### EXTRACTED INFORMATION
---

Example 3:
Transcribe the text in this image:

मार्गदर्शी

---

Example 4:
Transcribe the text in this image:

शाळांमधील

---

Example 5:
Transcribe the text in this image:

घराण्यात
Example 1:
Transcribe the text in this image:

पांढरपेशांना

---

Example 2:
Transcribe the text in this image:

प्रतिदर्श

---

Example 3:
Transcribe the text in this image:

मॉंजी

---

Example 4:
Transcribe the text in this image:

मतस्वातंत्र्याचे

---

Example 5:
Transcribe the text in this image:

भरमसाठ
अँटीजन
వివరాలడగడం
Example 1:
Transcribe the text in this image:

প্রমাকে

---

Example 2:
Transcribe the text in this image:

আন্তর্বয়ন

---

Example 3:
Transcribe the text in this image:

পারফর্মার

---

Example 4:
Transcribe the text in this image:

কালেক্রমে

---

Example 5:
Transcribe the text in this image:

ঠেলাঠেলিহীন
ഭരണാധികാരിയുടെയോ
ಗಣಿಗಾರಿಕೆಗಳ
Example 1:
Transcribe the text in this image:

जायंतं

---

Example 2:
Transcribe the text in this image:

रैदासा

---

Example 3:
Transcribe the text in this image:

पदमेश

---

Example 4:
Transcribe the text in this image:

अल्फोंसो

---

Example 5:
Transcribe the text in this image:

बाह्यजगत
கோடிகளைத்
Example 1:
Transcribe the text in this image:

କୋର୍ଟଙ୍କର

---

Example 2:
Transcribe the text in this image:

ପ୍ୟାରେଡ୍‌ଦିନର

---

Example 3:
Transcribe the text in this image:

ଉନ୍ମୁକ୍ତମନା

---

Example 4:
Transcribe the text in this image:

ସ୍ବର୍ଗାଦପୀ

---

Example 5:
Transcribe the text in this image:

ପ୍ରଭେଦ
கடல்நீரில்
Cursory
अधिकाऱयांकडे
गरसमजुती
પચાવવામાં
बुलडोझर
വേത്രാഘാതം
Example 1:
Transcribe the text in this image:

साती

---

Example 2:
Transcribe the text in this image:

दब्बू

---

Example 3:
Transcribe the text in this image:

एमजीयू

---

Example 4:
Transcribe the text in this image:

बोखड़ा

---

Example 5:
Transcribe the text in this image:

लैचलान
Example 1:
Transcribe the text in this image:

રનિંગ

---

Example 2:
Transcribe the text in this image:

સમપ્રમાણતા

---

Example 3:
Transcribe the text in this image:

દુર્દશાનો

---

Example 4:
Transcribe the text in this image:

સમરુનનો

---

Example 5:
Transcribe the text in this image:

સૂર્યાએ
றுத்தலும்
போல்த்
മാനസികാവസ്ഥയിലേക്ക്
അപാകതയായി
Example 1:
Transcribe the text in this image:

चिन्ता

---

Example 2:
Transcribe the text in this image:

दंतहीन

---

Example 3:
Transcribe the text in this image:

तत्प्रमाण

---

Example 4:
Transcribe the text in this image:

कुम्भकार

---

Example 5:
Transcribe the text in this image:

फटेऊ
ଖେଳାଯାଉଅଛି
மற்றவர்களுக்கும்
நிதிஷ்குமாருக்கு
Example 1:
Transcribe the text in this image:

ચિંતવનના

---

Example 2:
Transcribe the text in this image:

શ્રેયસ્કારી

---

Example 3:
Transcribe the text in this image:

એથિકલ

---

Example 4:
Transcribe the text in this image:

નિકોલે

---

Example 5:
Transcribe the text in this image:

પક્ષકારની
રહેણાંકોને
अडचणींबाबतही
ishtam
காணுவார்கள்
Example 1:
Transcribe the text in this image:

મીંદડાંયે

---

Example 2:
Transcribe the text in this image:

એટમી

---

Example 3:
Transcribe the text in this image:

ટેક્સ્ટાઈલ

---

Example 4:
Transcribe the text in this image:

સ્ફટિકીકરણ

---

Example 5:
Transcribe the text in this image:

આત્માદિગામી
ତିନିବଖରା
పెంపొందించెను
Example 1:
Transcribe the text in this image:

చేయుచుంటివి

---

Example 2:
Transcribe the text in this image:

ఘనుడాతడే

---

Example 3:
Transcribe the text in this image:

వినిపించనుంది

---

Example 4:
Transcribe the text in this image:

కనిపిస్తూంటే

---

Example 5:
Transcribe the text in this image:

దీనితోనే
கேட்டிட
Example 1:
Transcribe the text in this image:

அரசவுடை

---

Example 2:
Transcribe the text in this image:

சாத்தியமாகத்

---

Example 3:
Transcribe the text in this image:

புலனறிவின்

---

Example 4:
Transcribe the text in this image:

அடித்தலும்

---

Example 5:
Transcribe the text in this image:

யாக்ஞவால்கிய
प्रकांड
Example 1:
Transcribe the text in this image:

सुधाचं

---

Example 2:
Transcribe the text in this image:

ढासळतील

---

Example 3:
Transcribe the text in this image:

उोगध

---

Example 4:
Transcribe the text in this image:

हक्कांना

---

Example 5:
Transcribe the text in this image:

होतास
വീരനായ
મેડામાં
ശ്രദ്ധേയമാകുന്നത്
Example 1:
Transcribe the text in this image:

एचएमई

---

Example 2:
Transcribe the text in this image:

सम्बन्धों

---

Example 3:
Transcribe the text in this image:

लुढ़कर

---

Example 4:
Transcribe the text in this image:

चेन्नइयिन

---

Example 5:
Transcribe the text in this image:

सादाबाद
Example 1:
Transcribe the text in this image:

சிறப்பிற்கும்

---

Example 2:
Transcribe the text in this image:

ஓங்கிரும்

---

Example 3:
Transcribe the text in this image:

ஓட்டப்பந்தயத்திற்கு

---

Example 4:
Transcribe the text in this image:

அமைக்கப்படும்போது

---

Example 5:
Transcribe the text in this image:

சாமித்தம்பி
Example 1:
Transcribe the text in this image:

### TASK STATEMENT
The records above are to be restated word for word, in full.

### EXPECTED ANSWER
---

Example 3:
Transcribe the text in this image:

मार्गदर्शी

---

Example 4:
Transcribe the text in this image:

शाळांमधील

---

Example 5:
Transcribe the text in this image:

घराण्यात
Example 1:
Transcribe the text in this image:

पांढरपेशांना

---

Example 2:
Transcribe the text in this image:

प्रतिदर्श

---

Example 3:
Transcribe the text in this image:

मॉंजी

---

Example 4:
Transcribe the text in this image:

मतस्वातंत्र्याचे

---

Example 5:
Transcribe the text in this image:

भरमसाठ
अँटीजन
వివరాలడగడం
Example 1:
Transcribe the text in this image:

প্রমাকে

---

Example 2:
Transcribe the text in this image:

আন্তর্বয়ন

---

Example 3:
Transcribe the text in this image:

পারফর্মার

---

Example 4:
Transcribe the text in this image:

কালেক্রমে

---

Example 5:
Transcribe the text in this image:

ঠেলাঠেলিহীন
ഭരണാധികാരിയുടെയോ
ಗಣಿಗಾರಿಕೆಗಳ
Example 1:
Transcribe the text in this image:

जायंतं

---

Example 2:
Transcribe the text in this image:

रैदासा

---

Example 3:
Transcribe the text in this image:

पदमेश

---

Example 4:
Transcribe the text in this image:

अल्फोंसो

---

Example 5:
Transcribe the text in this image:

बाह्यजगत
கோடிகளைத்
Example 1:
Transcribe the text in this image:

କୋର୍ଟଙ୍କର

---

Example 2:
Transcribe the text in this image:

ପ୍ୟାରେଡ୍‌ଦିନର

---

Example 3:
Transcribe the text in this image:

ଉନ୍ମୁକ୍ତମନା

---

Example 4:
Transcribe the text in this image:

ସ୍ବର୍ଗାଦପୀ

---

Example 5:
Transcribe the text in this image:

ପ୍ରଭେଦ
கடல்நீரில்
Cursory
अधिकाऱयांकडे
गरसमजुती
પચાવવામાં
बुलडोझर
വേത്രാഘാതം
Example 1:
Transcribe the text in this image:

साती

---

Example 2:
Transcribe the text in this image:

दब्बू

---

Example 3:
Transcribe the text in this image:

एमजीयू

---

Example 4:
Transcribe the text in this image:

बोखड़ा

---

Example 5:
Transcribe the text in this image:

लैचलान
Example 1:
Transcribe the text in this image:

રનિંગ

---

Example 2:
Transcribe the text in this image:

સમપ્રમાણતા

---

Example 3:
Transcribe the text in this image:

દુર્દશાનો

---

Example 4:
Transcribe the text in this image:

સમરુનનો

---

Example 5:
Transcribe the text in this image:

સૂર્યાએ
றுத்தலும்
போல்த்
മാനസികാവസ്ഥയിലേക്ക്
അപാകതയായി
Example 1:
Transcribe the text in this image:

चिन्ता

---

Example 2:
Transcribe the text in this image:

दंतहीन

---

Example 3:
Transcribe the text in this image:

तत्प्रमाण

---

Example 4:
Transcribe the text in this image:

कुम्भकार

---

Example 5:
Transcribe the text in this image:

फटेऊ
ଖେଳାଯାଉଅଛି
மற்றவர்களுக்கும்
நிதிஷ்குமாருக்கு
Example 1:
Transcribe the text in this image:

ચિંતવનના

---

Example 2:
Transcribe the text in this image:

શ્રેયસ્કારી

---

Example 3:
Transcribe the text in this image:

એથિકલ

---

Example 4:
Transcribe the text in this image:

નિકોલે

---

Example 5:
Transcribe the text in this image:

પક્ષકારની
રહેણાંકોને
अडचणींबाबतही
ishtam
காணுவார்கள்
Example 1:
Transcribe the text in this image:

મીંદડાંયે

---

Example 2:
Transcribe the text in this image:

એટમી

---

Example 3:
Transcribe the text in this image:

ટેક્સ્ટાઈલ

---

Example 4:
Transcribe the text in this image:

સ્ફટિકીકરણ

---

Example 5:
Transcribe the text in this image:

આત્માદિગામી
ତିନିବଖରା
పెంపొందించెను
Example 1:
Transcribe the text in this image:

చేయుచుంటివి

---

Example 2:
Transcribe the text in this image:

ఘనుడాతడే

---

Example 3:
Transcribe the text in this image:

వినిపించనుంది

---

Example 4:
Transcribe the text in this image:

కనిపిస్తూంటే

---

Example 5:
Transcribe the text in this image:

దీనితోనే
கேட்டிட
Example 1:
Transcribe the text in this image:

அரசவுடை

---

Example 2:
Transcribe the text in this image:

சாத்தியமாகத்

---

Example 3:
Transcribe the text in this image:

புலனறிவின்

---

Example 4:
Transcribe the text in this image:

அடித்தலும்

---

Example 5:
Transcribe the text in this image:

யாக்ஞவால்கிய
प्रकांड
Example 1:
Transcribe the text in this image:

सुधाचं

---

Example 2:
Transcribe the text in this image:

ढासळतील

---

Example 3:
Transcribe the text in this image:

उोगध

---

Example 4:
Transcribe the text in this image:

हक्कांना

---

Example 5:
Transcribe the text in this image:

होतास
വീരനായ
મેડામાં
ശ്രദ്ധേയമാകുന്നത്
Example 1:
Transcribe the text in this image:

एचएमई

---

Example 2:
Transcribe the text in this image:

सम्बन्धों

---

Example 3:
Transcribe the text in this image:

लुढ़कर

---

Example 4:
Transcribe the text in this image:

चेन्नइयिन

---

Example 5:
Transcribe the text in this image:

सादाबाद
Example 1:
Transcribe the text in this image:

சிறப்பிற்கும்

---

Example 2:
Transcribe the text in this image:

ஓங்கிரும்

---

Example 3:
Transcribe the text in this image:

ஓட்டப்பந்தயத்திற்கு

---

Example 4:
Transcribe the text in this image:

அமைக்கப்படும்போது

---

Example 5:
Transcribe the text in this image:

சாமித்தம்பி
Example 1:
Transcribe the text in this image:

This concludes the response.